Authors: Ana Regina Rêgo (DX Advisor, Professor and Vice-Coordinator of PPGCOM, UFPI), Ana Carla Epitácio Mazzeto (PhD Candidate in the Postgraduate Program in Information Science, UFF), Claudia Pereira Galhardi (Scientist, University of Salamanca) and Nina da Hora (Executive Director of Instituto da Hora, Researcher at Recod.Ai Unicamp)
Climate misinformation in Brazil is revealed, among other factors, by the spread of the idea that there is an antithesis between preservation and development, which fuels questions about the real existence and severity of climate change, trivializes the risks of extreme events, and transforms scientific facts into a topic of ideological political debate.
The climate crisis is one of the greatest civilizational challenges of the 21st century. Its manifestations are multiple and unequal, intensely affecting the peripheral regions of global capitalism, such as Brazil, which concentrates invaluable natural resources but has historically been subjected to predatory dynamics.
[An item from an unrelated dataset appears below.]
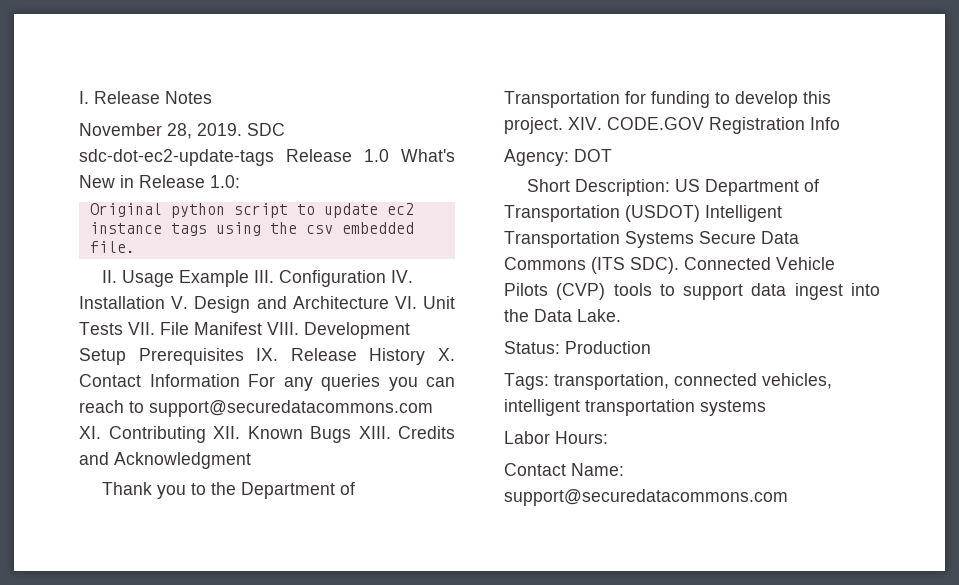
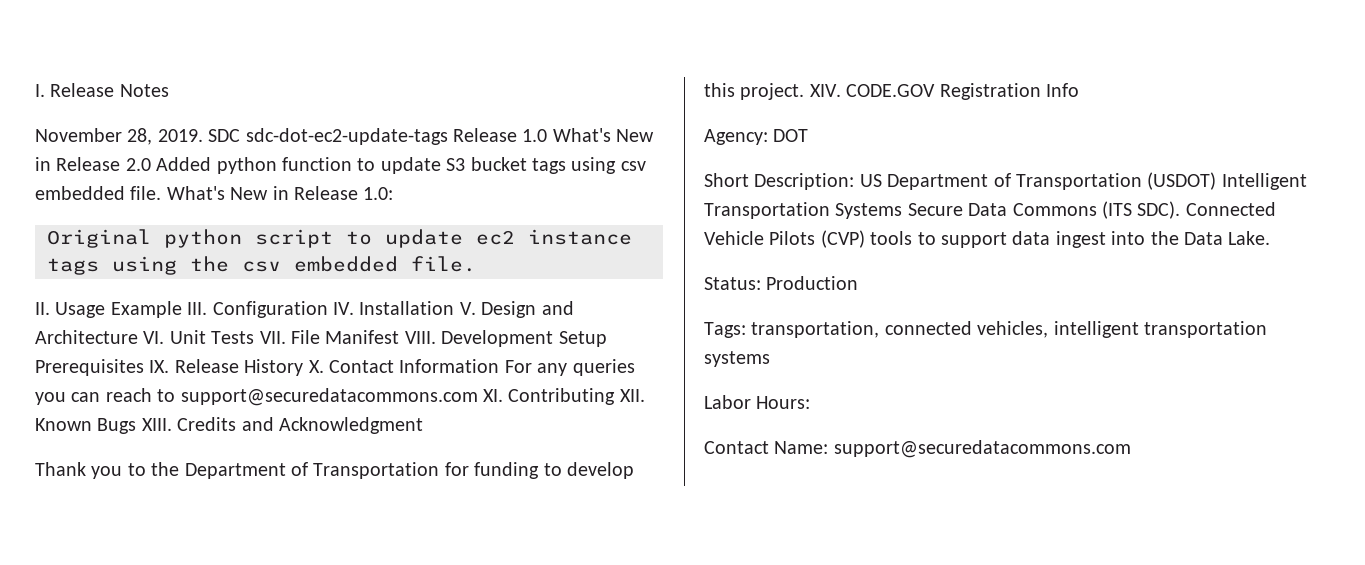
(205, 181) none -> [125,157,646,174] [35,186,358,200] 2.0 Added python function to update S3 bucket tags using csv embedded file. What's New in Release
The country occupies a strategic position in mitigating climate change, but this leadership potential contrasts with a trajectory marked by environmental setbacks, institutional dismantling, land conflicts, and accelerated deforestation. The holding of COP 30 in Belém served as a catalyst for possible solutions to the climate crisis, but also for the proliferation of misinformation.